LInear regression Flashcards
Linear regression
predicts a response variable from values of an explanatory variable by fitting a model of a straight line to the data
(different from correlation as correlation treats both variables equally and measures strength of association whilst regression measures how steeply response variable changes on average with changes in explanatory variable)
Overall:
- Estimate values for slope and intercept using equations based off least squares
- Calculate mean square error (S^2) of slope and intercept
- Calculate SE and CI using S^2 and T values
- Use T test to see if slope or intercept significantly different from 0
- Use ANOVA table to see if a significant amount of variation is explained by the model.
Fitting the line
y = ax + b OR y = mx + c (+error)
Use equation to work out slope and intercept -> base off least square equations
Equation can be used to predict Y hat values from X values (aim is to minimise the error in these predictions)
Can only make reliable predictions w/in range of X – cannot extrapolate (as relationship may not be linear outside range, we don’t know)

- GIVEN MATERIAL
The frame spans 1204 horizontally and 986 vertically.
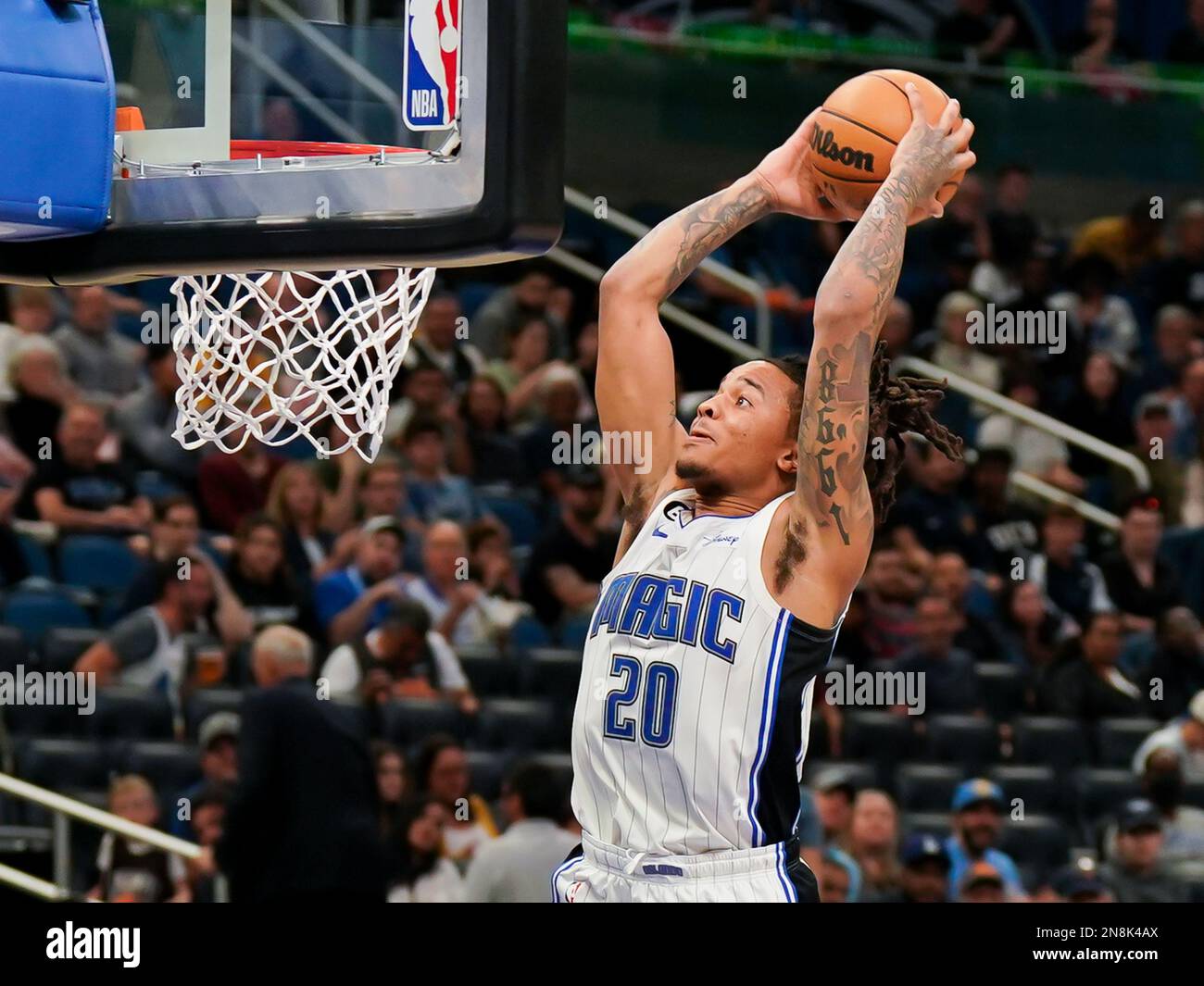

- WORK INSTRUCTION
Continue the linear regression flashcards from their last line. Nothing in the listing is needed here.

- TASK ANSWER
Assumptions
- At each x value there is a pop’n of possible Y values whose mean lies on the true regression line – this is assumption that relationship is linear
- At each value of x, the distrib of possible Y values is normal
- Variance of Y values is same at all values of X
- At each value of X, y measurements represent a random sample form the pop’n of possible Y values
Residuals
measure vertical deviation of Y from the least squares regression line
Residual = observed value – predicted value = Y-Y ̂
Testing model significance
Error sum of square (SSE/ SSE): sums of difference between obserbed and expected squared or calculated by SST-SSR
Error mean square (MSR/ MSE/ S^2): ESS/ N-2
T test approach:
Estimating SE of slope and intercept requires S^2
Can calculate CI for intercept and slope using SE and T value for T disitrbution (using n-2 df)
Do CI overlap 0?
Use T test to see if slope and intercept are significantly different from 0.
-> Tend to be significant if T value is twice the SE
ANOVA approach
- Split variation into variation explained by regression line and error.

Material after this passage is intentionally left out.